Ska Brewing | The Tropical Hazy IPA
Seth Garland

Ska Brewing in Durango, Colorado is generally good for a clever reference or two in their beer names, whether it’s a musical one like Rue B. Soho or a general play on words like summertime favorite Mexican Logger. Not all names have to be clever, however, and not all brews have to be overthought. This year, the brewery adds a second beer to the Hazy IPA category with the plainly named “The” Tropical Hazy IPA.

While it’s definitely been hot enough around the U.S. to envision a tropical getaway, most of us are still resigned to the fact that an island vacation is going to have to wait for a while. In the meantime, we’ve got beer.

It’s been very hot lately.

A Stout can taste good in summer, absolutely — but it never seems to taste as good as it does in the winter. A crisp Lager tastes good in the winter, but it’s especially refreshing after a few hours of mid-summer yard work.

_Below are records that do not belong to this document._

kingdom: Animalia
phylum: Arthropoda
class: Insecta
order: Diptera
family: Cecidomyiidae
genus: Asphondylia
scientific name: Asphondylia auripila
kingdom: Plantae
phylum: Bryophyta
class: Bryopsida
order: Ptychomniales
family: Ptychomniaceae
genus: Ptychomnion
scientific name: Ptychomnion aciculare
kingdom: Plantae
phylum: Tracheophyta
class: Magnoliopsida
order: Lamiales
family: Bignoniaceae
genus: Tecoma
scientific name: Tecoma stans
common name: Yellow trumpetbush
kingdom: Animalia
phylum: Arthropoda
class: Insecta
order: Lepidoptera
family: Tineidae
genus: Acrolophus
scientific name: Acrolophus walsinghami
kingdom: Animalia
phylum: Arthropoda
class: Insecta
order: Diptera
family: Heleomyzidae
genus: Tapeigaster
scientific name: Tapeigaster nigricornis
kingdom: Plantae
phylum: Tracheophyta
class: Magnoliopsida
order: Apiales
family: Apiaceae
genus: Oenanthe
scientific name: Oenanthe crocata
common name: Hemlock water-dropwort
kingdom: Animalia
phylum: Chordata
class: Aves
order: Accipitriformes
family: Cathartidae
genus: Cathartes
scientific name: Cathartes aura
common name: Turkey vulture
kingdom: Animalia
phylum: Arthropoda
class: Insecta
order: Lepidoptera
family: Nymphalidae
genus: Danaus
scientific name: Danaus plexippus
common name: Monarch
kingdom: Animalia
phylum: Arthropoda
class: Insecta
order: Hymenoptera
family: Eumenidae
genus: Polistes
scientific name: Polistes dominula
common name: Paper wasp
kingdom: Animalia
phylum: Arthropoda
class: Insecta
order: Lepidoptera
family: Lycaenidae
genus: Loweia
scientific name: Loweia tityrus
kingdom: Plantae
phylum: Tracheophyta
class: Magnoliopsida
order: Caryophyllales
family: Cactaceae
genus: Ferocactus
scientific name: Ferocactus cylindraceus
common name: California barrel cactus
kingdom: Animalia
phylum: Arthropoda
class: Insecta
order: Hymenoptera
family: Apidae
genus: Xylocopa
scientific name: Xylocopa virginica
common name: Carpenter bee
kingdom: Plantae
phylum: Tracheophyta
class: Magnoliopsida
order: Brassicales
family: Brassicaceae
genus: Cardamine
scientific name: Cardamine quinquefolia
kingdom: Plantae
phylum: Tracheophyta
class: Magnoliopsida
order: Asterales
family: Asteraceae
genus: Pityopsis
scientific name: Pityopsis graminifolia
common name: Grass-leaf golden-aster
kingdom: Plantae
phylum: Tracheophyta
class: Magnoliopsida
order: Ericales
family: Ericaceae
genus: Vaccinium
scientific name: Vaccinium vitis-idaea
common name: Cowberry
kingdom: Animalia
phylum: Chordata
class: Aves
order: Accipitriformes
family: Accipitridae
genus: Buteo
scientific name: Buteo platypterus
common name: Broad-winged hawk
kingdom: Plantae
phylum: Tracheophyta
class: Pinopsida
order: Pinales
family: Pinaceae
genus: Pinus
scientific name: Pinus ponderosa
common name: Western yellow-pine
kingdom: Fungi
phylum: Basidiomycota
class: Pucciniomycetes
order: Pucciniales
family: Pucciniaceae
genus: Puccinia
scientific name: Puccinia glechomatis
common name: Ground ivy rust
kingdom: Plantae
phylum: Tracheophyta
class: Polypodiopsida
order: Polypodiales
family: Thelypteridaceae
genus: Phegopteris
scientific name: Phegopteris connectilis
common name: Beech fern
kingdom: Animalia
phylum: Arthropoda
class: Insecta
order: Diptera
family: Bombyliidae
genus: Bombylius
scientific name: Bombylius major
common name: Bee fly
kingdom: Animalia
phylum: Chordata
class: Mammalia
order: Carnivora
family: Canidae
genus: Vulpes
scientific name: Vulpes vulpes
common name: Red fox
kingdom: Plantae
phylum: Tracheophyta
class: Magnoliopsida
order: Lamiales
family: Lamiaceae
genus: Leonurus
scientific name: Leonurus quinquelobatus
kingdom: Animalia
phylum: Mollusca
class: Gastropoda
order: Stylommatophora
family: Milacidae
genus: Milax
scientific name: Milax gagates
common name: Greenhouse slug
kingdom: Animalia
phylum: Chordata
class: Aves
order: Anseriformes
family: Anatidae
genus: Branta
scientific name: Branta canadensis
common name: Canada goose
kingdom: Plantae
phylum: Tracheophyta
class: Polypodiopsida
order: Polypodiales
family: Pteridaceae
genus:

Imagine it’s just you and your closest friends at a remote resort beach on an island where pineapples grow. It’s early in the day, and sand hasn’t invaded every item of clothing and every orifice on your body yet. No one cares about the quarantine 15 you put on; everyone’s relaxing in their zero gravity lounge chairs and listening to a row of synced wireless speakers, which are all playing a playlist of mid ’90s ska-punk against the rushing sound of waves rolling neatly onto the shoreline. There’s a cool breeze in the air — a gentle, briny wind that carries the subtle scent of papaya and sweet suntan lotion with it. In this scenario, what’s the beer in your hand taste like?

The taste you’re imagining is probably close to what you’ll get with The Tropical Hazy IPA. As the tropical sibling to The Hazy IPA , The Tropical Hazy IPA gives you exactly what you want (and most likely what you expect) out of a beer with such an on-the-nose name. The bonus here is that Ska has brewed a Hazy IPA that’s a little more shelf-stable than some others on the market, so as long as you get around to drinking your six pack before the end of fall, you shouldn’t see much of a drop-off in taste or consistency (of course it’s always better to drink it fresh, obviously).

Poured into a glass, the beer is close to the color of the can, and the head is very thin and dissipates quickly. On the nose you really get those tropical fruit notes from the papaya and pineapple, and the Cashmere and Idaho 7 hops.

Image: Ska Brewing

On the palate, the beer is not quite as sweet as the nose leads you to believe, but the papaya/pineapple tropical fruit combo is definitely there. A little bit of bitterness from the hops and a good bit of malt shine through to balance out the beer. Clean, balanced beers are exactly what we’ve come to expect from Ska, and even though this leans more to the sweet side of the spectrum, it’s still got a remarkable balance that makes it extremely drinkable. At 6% ABV, it’s easy to envision being on a tropical island, listening to Rancid or Bad Religion and crushing a six-pack of these on a hot day.

Pick up The Tropical Hazy IPA nationwide in six-pack cans, or stop by Ska Brewing if you find yourself driving through gorgeous Durango this summer.